Il y a de quoi s'étonner que certains sur le site s'émeuvent du manque de vérité de Blonde en comparaison de la véritable vie de l'actrice, alors même qu'Andrew Dominik ne faisait pas mystère de ses intentions avant de mettre en scène l'icône.
Il y aura de quoi encore plus s'étonner d'une telle position, dès lors que la star elle-même avait tendance à enjoliver ou à passer sous silence certains événements de sa vie, histoire de gagner la sympathie du public.

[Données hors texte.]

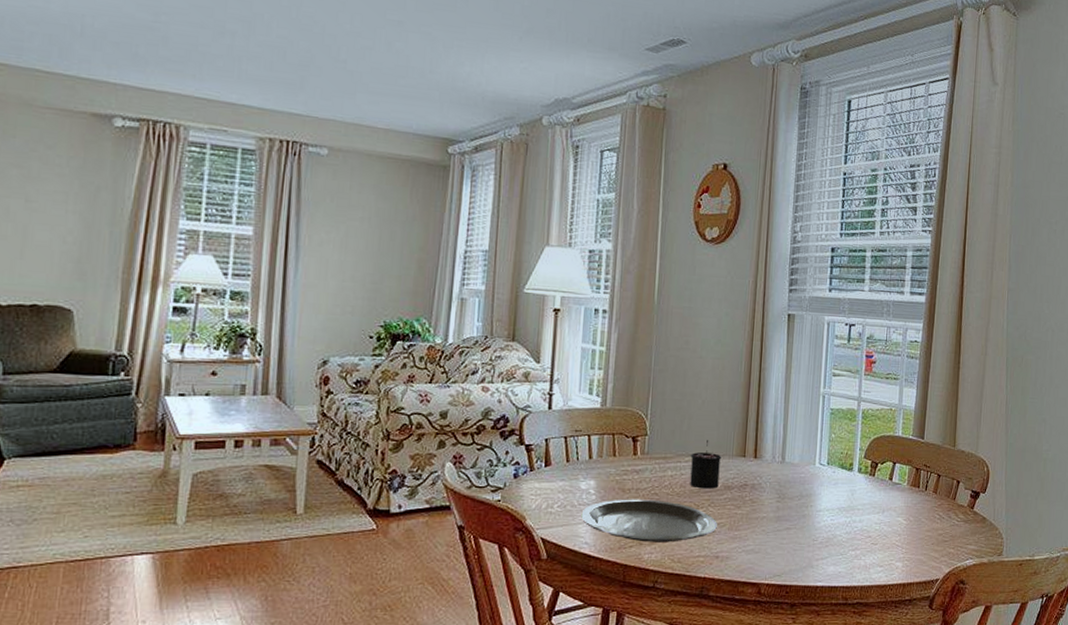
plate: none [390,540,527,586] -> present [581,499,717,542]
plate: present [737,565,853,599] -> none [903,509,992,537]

Ainsi, Blonde ne sera jamais un biopic, tenez-vous le pour dit, même si cette réinvention s'articule autour de nombreuses images, de souvenirs collectifs et de ressentis charriés par l'aura quasi mythique de la star. Car Blonde s'insinue dans sa psyché, sur ce qu'une Marilyn, déjà perdue, a peut être ressenti face à son image, face au mur de la célébrité, face à la réaction d'un public parfois lubrique qui a pu se l'approprier, à l'image de certains producteurs-prédateurs.
Ainsi, loin d'être un conte de fée, la vie fantasmée de Marilyn se transforme, sous l'oeil de Dominik, en labyrinthe mental, en coulisses oppressantes et cauchemardesques de la célébrité, vécue par Norma Jeane comme une expérience de projection astrale. Une vie ressemblant à un miroir brisé en mille morceaux épars réfractant les lumières des spotlights, consumée dès l'enfance par un incendie de triste augure embrasant les collines d'Hollywood.

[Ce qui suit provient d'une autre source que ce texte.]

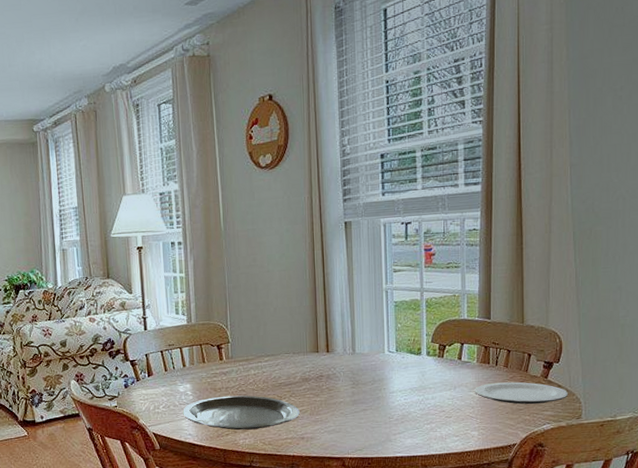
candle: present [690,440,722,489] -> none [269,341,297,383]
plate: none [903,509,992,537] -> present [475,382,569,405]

Car Norma Jeane, finalement, n'a jamais passé l'âge de l'enfance, n'a jamais accédé à la maturité affective comme ciment de la personnalité.
Une proie facile, dès lors, pour l'industrie du spectacle. Et les hommes qui en usent et abusent. Des images qui renvoient au spectateur le malaise, le dégoût et la révolte. Des hommes en qui Norma cherche le daddy absent de son enfance, si ce n'est en photo sacrée aux allures de Clark Gable.
Marilyn est le fantasme ultime que Norma subit avec douleur, avant de la rejeter avec vigueur. Blonde ne cesse de la représenter seule, dans une mise en scène quasi hallucinatoire, oscillant entre le bad trip et le film d'horreur dont les images changeantes et déformées ne raccordent jamais vraiment, entre noir et blanc et couleur.
Blonde transpire le malaise insondable de son héroïne fragile, bafouée, en constant calvaire, qui n'hésite pas à s'aventurer dans les contrées lynchiennes de Mulholland Drive pour tourner autour du mystère Marilyn, sans jamais vraiment le percer. Tout en en ressuscitant l'esprit.
Le public se perdra avec l'actrice dans un voyage sensoriel parfois provocant. Une odyssée maudite qui ne manquera pas de diviser dans sa longueur et dans le traitement de sa beauté mythique à laquelle la fantastique Ana De Armas prête ses traits et sa sensibilité à fleur de peau. Qui se débat dans une cage dont elle ne pourra jamais sortir, se transformant peu à peu en fantôme.
Car Andrew Dominik filme le chaos pour le hisser au statut d'expérience fantasmagorique sondant les désillusions d'une incarnation du rêve américain, à la fois flamboyante dans sa mise en scène et froide comme les lèvres d'une morte en sursis.
Behind_the_Mask, Pou – Pou – Pi – pas très Doux.